In the `gitlab.ci` file we have to separate pipeline to make images for staging and production.
It will automatically generate an image from out backend or frontend projects and put them inside the gitlab container registery
```yaml
default:
image: docker:20.10.16
services:
- docker:20.10.16-dind
before_script:
- docker login -u $CI_REGISTRY_USER -p $CI_REGISTRY_PASSWORD $CI_REGISTRY
stages:
- build_and_release
variables:
CONTAINER_BUILD_IMAGE: $CI_REGISTRY_IMAGE/$CI_COMMIT_REF_NAME:v0.1.$CI_PIPELINE_IID
CONTAINER_RELEASE_IMAGE: $CI_REGISTRY_IMAGE/$CI_COMMIT_REF_NAME:latest
stage-release:
stage: build_and_release
script:
- >
docker build
--pull
-t $CONTAINER_BUILD_IMAGE .
- docker push $CONTAINER_BUILD_IMAGE
- docker tag $CONTAINER_BUILD_IMAGE $CONTAINER_RELEASE_IMAGE
- docker push $CONTAINER_RELEASE_IMAGE
only:
- stage
main-release:
stage: build_and_release
script:
- >
docker build
--pull
-t $CONTAINER_BUILD_IMAGE .
- docker push $CONTAINER_BUILD_IMAGE
- docker tag $CONTAINER_BUILD_IMAGE $CONTAINER_RELEASE_IMAGE
- docker push $CONTAINER_RELEASE_IMAGE
only:
- main
```
When a new version is generated, the argocd image updater will be informed and then start to create a new file inside the `deploy` repository to tell the argocd there is new update and then the argocd will refresh the app and is synked with new update.

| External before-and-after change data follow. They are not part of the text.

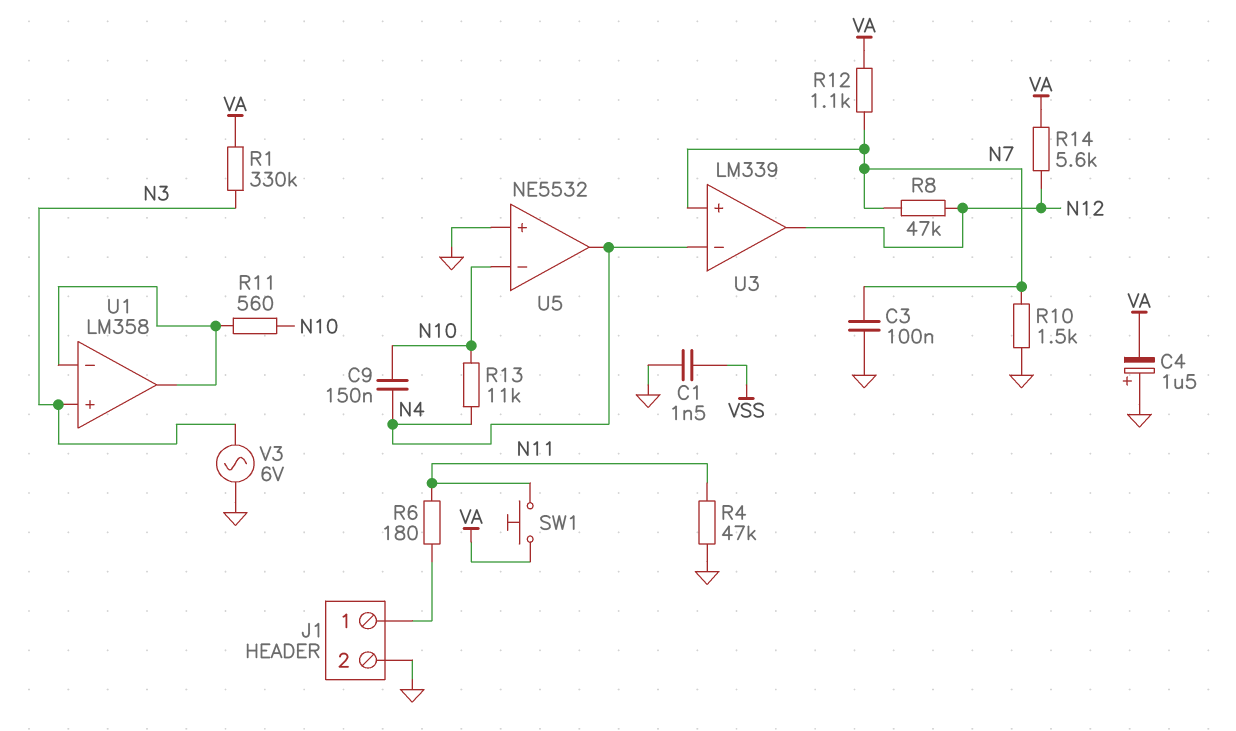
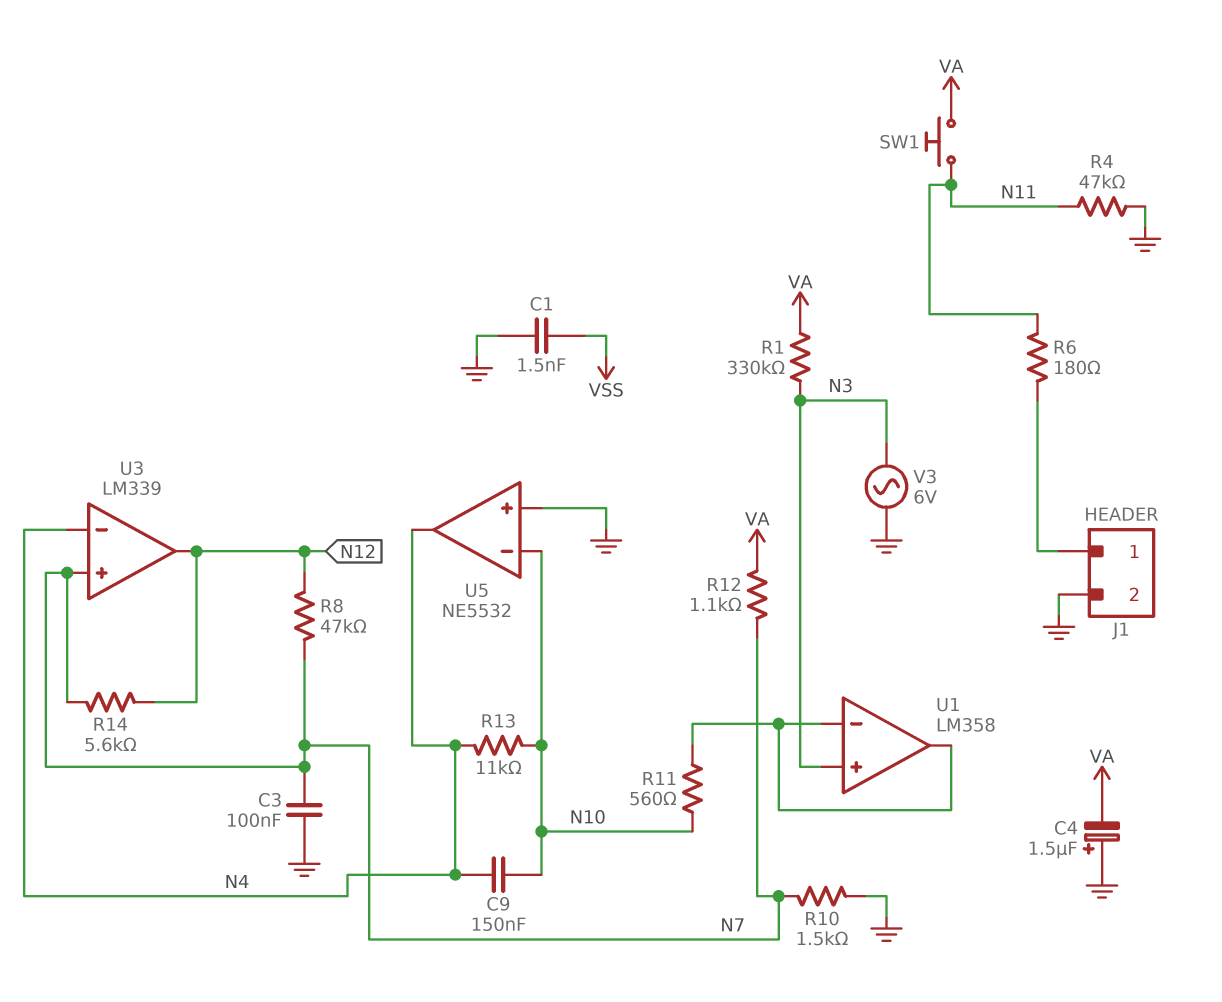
R14: 5.6k (N12, VA) -> 5.6k (N7, N12)

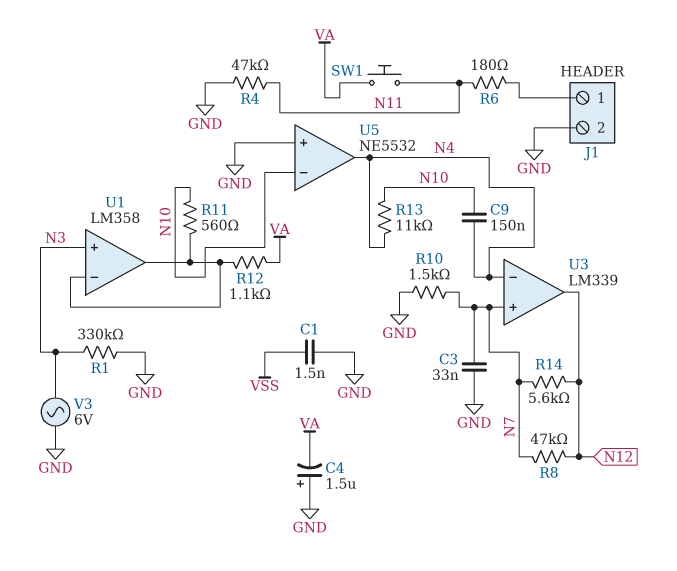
C3: 100nF (GND, N7) -> 33nF (GND, N7)
R1: 330k (N3, VA) -> 330k (GND, N3)
R12: 1.1k (N7, VA) -> 1.1k (U1/in-, VA)

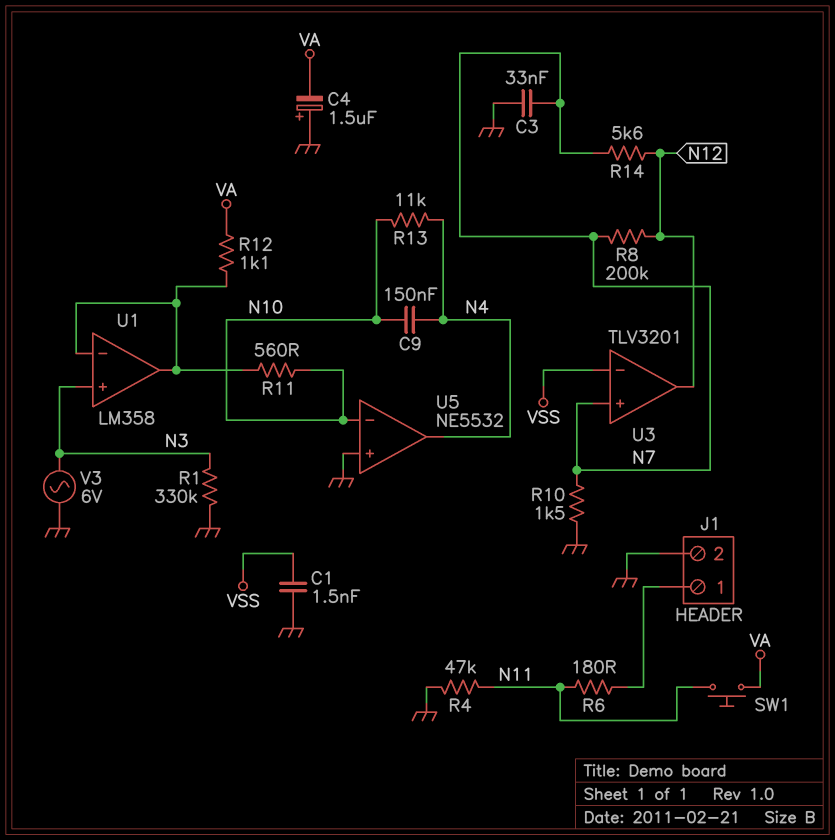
R8: 47k (N7, N12) -> 200k (N7, N12)
U3: LM339 -> TLV3201
U3 pin in-: N4 -> VSS

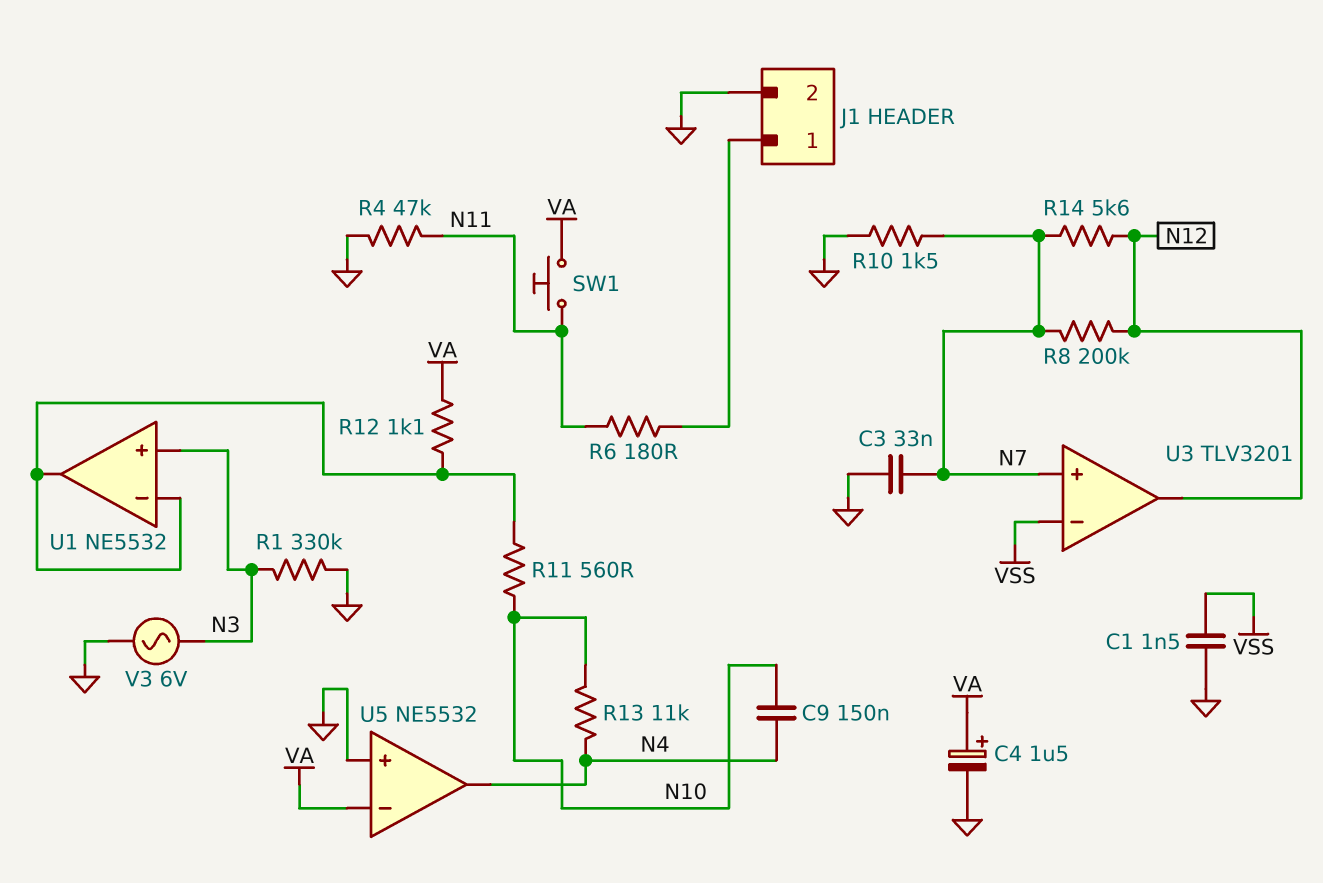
C4: 1.5uF (plus GND, minus VA) -> 1.5uF (plus VA, minus GND)
U1: LM358 -> NE5532
U5 pin in-: N10 -> VA

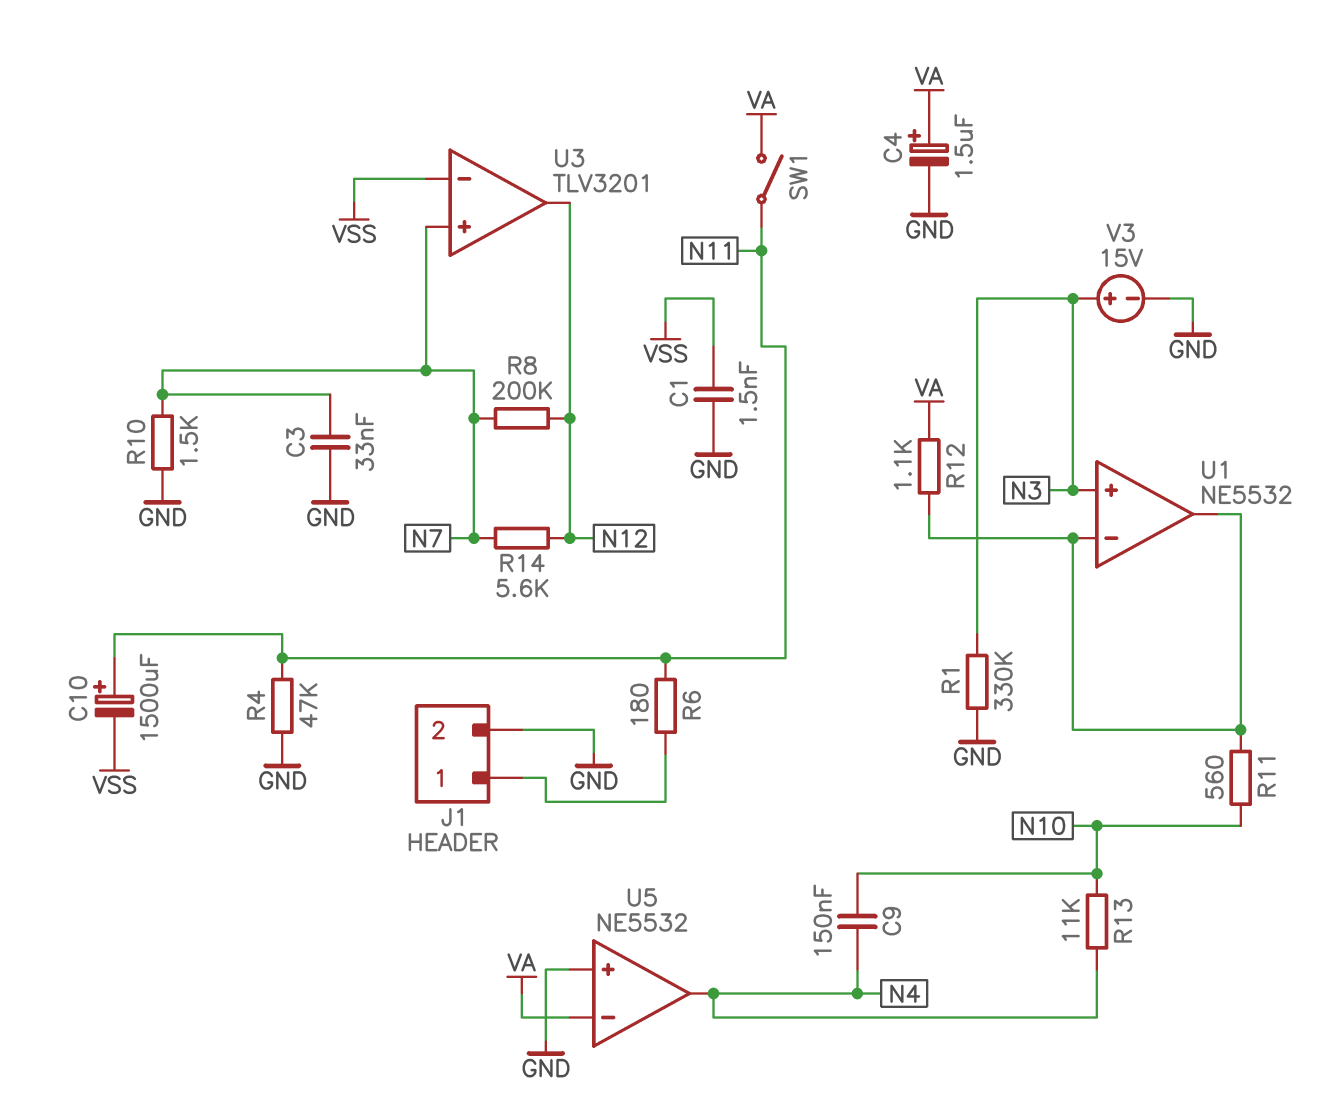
C10: none -> 1500uF (plus N11, minus VSS)
SW1: button (N11, VA) -> switch (N11, VA)
V3: AC 6V (GND, N3) -> 15V (plus N3, minus GND)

An example of file version
# Run Applications
## Create Namespaces
```bash
kubectl create namespace staging-nodejs-simple
kubectl create namespace staging-reactjs-simple
```
```bash
kubectl create namespace production-nodejs-simple
kubectl create namespace production-reactjs-simple
```
## Create registery credential
```bash
kubectl create secret docker-registry registrycredential -n argocd \
--docker-server=registry.gitlab.com \
--docker-username=k8s \
--docker-password=REPLACE_WITH_YOUR_TOKEN
```
```bash
kubectl create secret docker-registry registrycredential -n staging-nodejs-simple \
--docker-server=registry.gitlab.com \
--docker-username=k8s \
--docker-password=REPLACE_WITH_YOUR_TOKEN
kubectl create secret docker-registry registrycredential -n staging-reactjs-simple \
--docker-server=registry.gitlab.com \
--docker-username=k8s \
--docker-password=REPLACE_WITH_YOUR_TOKEN
```
```bash
kubectl create secret docker-registry registrycredential -n production-nodejs-simple \
--docker-server=registry.gitlab.com \
--docker-username=k8s \
--docker-password=REPLACE_WITH_YOUR_TOKEN
kubectl create secret docker-registry registrycredential -n production-reactjs-simple \
--docker-server=registry.gitlab.com \
--docker-username=k8s \
--docker-password=REPLACE_WITH_YOUR_TOKEN
```
## Create Applications
```bash
kubectl apply -f application-staging.yaml
kubectl apply -f application-production.yaml
```
## Note
The ui projects need to know what is the api base url
so you should add the `APP_BASE_URL_STAGING` and `APP_BASE_URL_PRODUCTION` environment inside the `Frontend` group and then merge the project from developing into stage and from stage into main branch.